The business profile of Birmingham has been exercising my thoughts of late, initially prompted by an email conversation and some pertinent questions posed by a blogger based in the US.
His first was: “So can you sum up Birmingham’s business profile in 150 words?”
I was still thinking on this challenge when The Birmingham Post announced that business would dominate the radical new-look of the newspaper when it is relaunched in the autumn, so these thoughts moved onto a new level.
I’ve also been doing a fair bit of research for another project, looking at the current make up of “business” in Birmingham and the people who work in the city centre.
Having worked on the Post for five years and lived in or just outside the city for almost eight years, I thought I’d got a pretty good handle on what business in Birmingham means.
We’ve got the established and traditional – everything from the legal and financial sectors to the property types and manufacturers – and those starting to make a greater impact and have a bigger influence on Birmingham (the “creative industries”, IT, the arts, tourism).
Historically called the city of a thousand trades, Birmingham has never been easy to pigeon-hole no matter what outdated images endure in some minds.
In all the research and reading around I’ve been doing, there seems a good deal of optimism.
And yet, according to UK Competitiveness Index 2008, Birmingham is losing its appeal as a place to do business.
The city is sliding down the list of the most competitive UK business locations, currently standing at 29th compared to a resurgent Manchester which has made it into the top ten.
What makes Birmingham’s poor showing baffling is that those behind the index are pointing to Manchester’s major strengths in recent years as being:
creative industries…information technology, communications, digital media…Also knowledge-intensive businesses, consultants and financial services….
Aren’t these the same industries that have been flourishing in Birmingham?
Meanwhile, Microsoft and The Future Laboratory have released a study into Birmingham’s future which makes for some interesting and quite heartening reading.

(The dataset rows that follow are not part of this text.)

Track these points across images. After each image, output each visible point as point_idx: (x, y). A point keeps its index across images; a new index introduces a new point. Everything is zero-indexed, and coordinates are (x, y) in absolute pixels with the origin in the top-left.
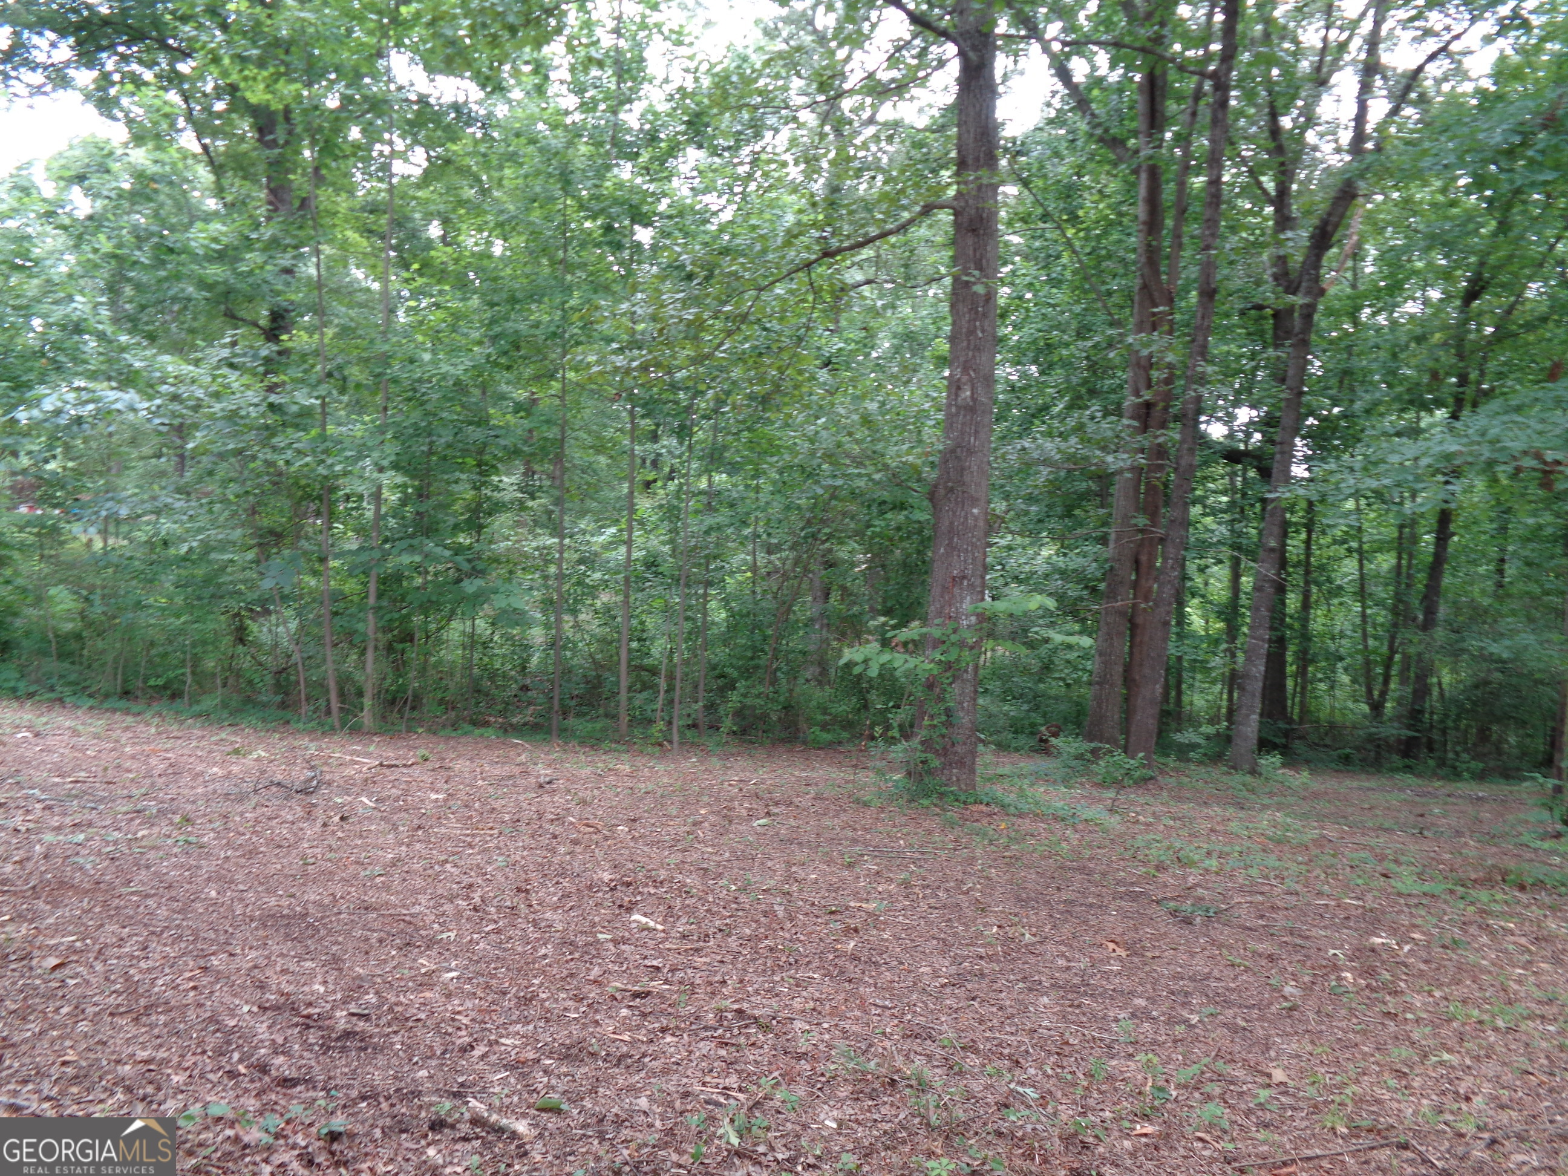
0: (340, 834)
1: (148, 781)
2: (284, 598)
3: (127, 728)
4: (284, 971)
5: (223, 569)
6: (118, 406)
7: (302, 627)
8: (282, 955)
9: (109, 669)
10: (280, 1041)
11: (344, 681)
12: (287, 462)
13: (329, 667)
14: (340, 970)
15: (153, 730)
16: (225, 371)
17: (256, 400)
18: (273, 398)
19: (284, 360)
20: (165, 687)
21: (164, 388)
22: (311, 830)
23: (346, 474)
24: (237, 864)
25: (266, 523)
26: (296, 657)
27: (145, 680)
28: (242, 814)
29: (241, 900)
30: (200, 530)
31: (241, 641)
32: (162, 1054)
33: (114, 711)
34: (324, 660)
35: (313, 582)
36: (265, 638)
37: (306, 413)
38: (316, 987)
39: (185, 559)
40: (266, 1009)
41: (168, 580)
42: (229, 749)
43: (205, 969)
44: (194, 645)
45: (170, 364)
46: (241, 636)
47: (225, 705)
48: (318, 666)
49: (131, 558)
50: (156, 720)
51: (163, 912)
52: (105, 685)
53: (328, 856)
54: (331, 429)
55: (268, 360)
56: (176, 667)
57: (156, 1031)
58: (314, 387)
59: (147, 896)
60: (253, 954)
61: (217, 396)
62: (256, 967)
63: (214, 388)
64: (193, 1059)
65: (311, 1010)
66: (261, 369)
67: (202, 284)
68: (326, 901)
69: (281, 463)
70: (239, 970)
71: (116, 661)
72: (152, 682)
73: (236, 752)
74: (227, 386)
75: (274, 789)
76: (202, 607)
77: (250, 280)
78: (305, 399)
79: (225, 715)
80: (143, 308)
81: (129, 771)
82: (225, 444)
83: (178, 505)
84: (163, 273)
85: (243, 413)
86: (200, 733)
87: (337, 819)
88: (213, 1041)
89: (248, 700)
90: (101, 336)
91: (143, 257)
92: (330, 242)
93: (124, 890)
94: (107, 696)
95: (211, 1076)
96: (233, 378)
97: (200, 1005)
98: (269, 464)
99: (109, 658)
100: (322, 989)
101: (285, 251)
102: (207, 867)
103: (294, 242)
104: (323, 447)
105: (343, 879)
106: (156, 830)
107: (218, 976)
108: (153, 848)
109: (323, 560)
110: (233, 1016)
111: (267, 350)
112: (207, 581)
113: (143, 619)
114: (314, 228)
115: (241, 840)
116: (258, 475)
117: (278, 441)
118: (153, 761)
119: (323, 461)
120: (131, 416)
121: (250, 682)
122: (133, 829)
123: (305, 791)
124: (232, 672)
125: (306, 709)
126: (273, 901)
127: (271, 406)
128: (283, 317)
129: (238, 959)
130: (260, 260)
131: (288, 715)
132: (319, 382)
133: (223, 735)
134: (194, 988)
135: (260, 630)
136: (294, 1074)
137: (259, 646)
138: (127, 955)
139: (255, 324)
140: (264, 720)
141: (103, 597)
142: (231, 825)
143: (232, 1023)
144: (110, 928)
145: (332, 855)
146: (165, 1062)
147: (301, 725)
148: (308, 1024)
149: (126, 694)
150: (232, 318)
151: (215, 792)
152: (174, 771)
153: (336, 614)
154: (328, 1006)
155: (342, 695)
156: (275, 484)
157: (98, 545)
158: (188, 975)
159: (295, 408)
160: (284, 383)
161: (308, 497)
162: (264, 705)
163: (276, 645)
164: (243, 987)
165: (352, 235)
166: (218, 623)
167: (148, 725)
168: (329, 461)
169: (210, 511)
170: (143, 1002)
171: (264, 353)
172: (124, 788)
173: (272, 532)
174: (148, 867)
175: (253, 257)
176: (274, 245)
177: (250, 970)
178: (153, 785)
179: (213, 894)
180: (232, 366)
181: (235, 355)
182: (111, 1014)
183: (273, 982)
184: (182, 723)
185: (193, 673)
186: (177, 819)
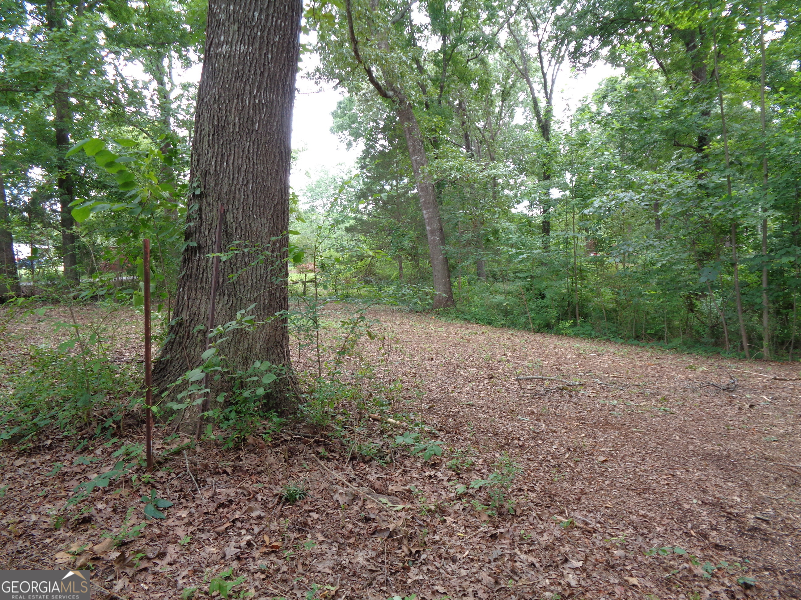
0: (749, 415)
1: (646, 379)
2: (713, 287)
3: (637, 353)
4: (716, 485)
5: (679, 275)
6: (626, 199)
7: (724, 302)
8: (715, 476)
9: (629, 325)
10: (714, 523)
11: (750, 331)
12: (710, 214)
13: (741, 323)
14: (750, 491)
15: (649, 355)
16: (675, 172)
17: (691, 184)
18: (700, 182)
19: (705, 160)
20: (655, 334)
21: (645, 187)
22: (732, 411)
23: (744, 216)
24: (690, 424)
25: (701, 248)
26: (722, 319)
27: (645, 331)
28: (693, 399)
29: (692, 443)
30: (667, 255)
31: (692, 311)
32: (651, 514)
33: (632, 345)
34: (738, 320)
35: (729, 278)
36: (704, 309)
37: (719, 186)
38: (735, 498)
39: (660, 270)
40: (706, 504)
41: (653, 282)
42: (687, 365)
43: (673, 476)
44: (668, 313)
45: (650, 175)
46: (691, 308)
47: (685, 344)
48: (735, 323)
49: (636, 272)
50: (651, 350)
51: (652, 443)
52: (628, 334)
53: (742, 426)
54: (734, 193)
55: (697, 162)
56: (660, 324)
57: (649, 502)
58: (723, 171)
59: (645, 434)
60: (699, 473)
61: (671, 186)
62: (700, 480)
63: (670, 182)
64: (667, 521)
65: (732, 510)
66: (693, 168)
67: (662, 132)
68: (741, 451)
69: (707, 216)
70: (691, 479)
71: (631, 321)
72: (648, 332)
73: (691, 367)
74: (676, 180)
75: (711, 387)
76: (670, 294)
77: (686, 124)
78: (717, 179)
79: (685, 348)
80: (635, 151)
81: (638, 374)
82: (676, 210)
83: (655, 244)
84: (643, 132)
85: (685, 192)
86: (672, 357)
87: (747, 406)
88: (677, 514)
89: (697, 341)
90: (617, 168)
91: (634, 126)
92: (728, 91)
93: (634, 430)
94: (629, 338)
95: (676, 532)
96: (679, 175)
97: (671, 494)
98: (701, 217)
99: (629, 320)
100: (739, 500)
101: (702, 102)
102: (674, 424)
103: (707, 96)
104: (730, 203)
105: (750, 440)
106: (650, 402)
107: (680, 481)
108: (648, 411)
109: (733, 265)
110: (688, 504)
111: (696, 156)
112: (672, 280)
113: (643, 301)
114: (718, 85)
115: (692, 412)
116: (696, 224)
117: (705, 204)
118: (649, 369)
119: (730, 211)
120: (632, 203)
121: (698, 332)
122: (639, 401)
123: (728, 390)
124: (688, 328)
125: (728, 346)
126: (710, 447)
127: (700, 186)
128: (705, 139)
129: (690, 474)
130: (689, 111)
131: (719, 349)
132: (725, 168)
133: (684, 358)
134: (668, 484)
135: (702, 305)
136: (723, 544)
137: (702, 313)
138: (635, 461)
139: (691, 147)
140: (706, 352)
141: (625, 291)
142: (687, 404)
143: (688, 507)
144: (627, 447)
145: (744, 426)
146: (654, 519)
147: (726, 355)
148: (730, 517)
149: (637, 337)
150: (678, 145)
151: (679, 387)
152: (659, 375)
153: (744, 294)
154: (743, 510)
155: (750, 340)
156: (704, 227)
157: (621, 266)
158: (665, 477)
159: (712, 185)
160: (706, 173)
161: (724, 232)
162: (706, 344)
163: (711, 312)
164: (693, 489)
165: (742, 83)
166: (678, 302)
167: (647, 352)
168: (734, 210)
169: (671, 245)
170: (642, 486)
171: (694, 159)
172: (636, 381)
173: (705, 253)
174: (645, 420)
175: (687, 110)
176: (697, 100)
177: (697, 480)
178: (649, 381)
179: (677, 438)
180: (678, 169)
181: (678, 163)
182: (628, 489)
183: (710, 489)
184: (663, 352)
185: (668, 327)
186: (660, 398)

Using Birmingham City Council’s much-vaunted Big City Plan as the basis, the vision for 2033 shows that the landscape once dominated by automobile and aerospace manufacturing, is:
…moving to a next-generation services centre to facilitate financial, legal and business support from localized business hubs.
The full vision certainly sounds an attractive place to do business and work, as well as rest and play.
So, as the Post looks to concentrate on business and seek new platforms to hang its coverage on, are there still grounds for optimism?
The Post’s editor obviously thinks so and his latest blog, a short video giving us glimpse of the newspaper’s new offices at Fort Dunlop (outside of the city centre, the 2033 predictions are already happening) shows that investment in the future is certainly forthcoming.
Other companies in other industries are doing the same. The city has a few new, vibrant trades and professions to add to that historic list.
Yet with all this reading I’m still left with one question.
Can Birmingham’s business profile be restricted to just 150 words?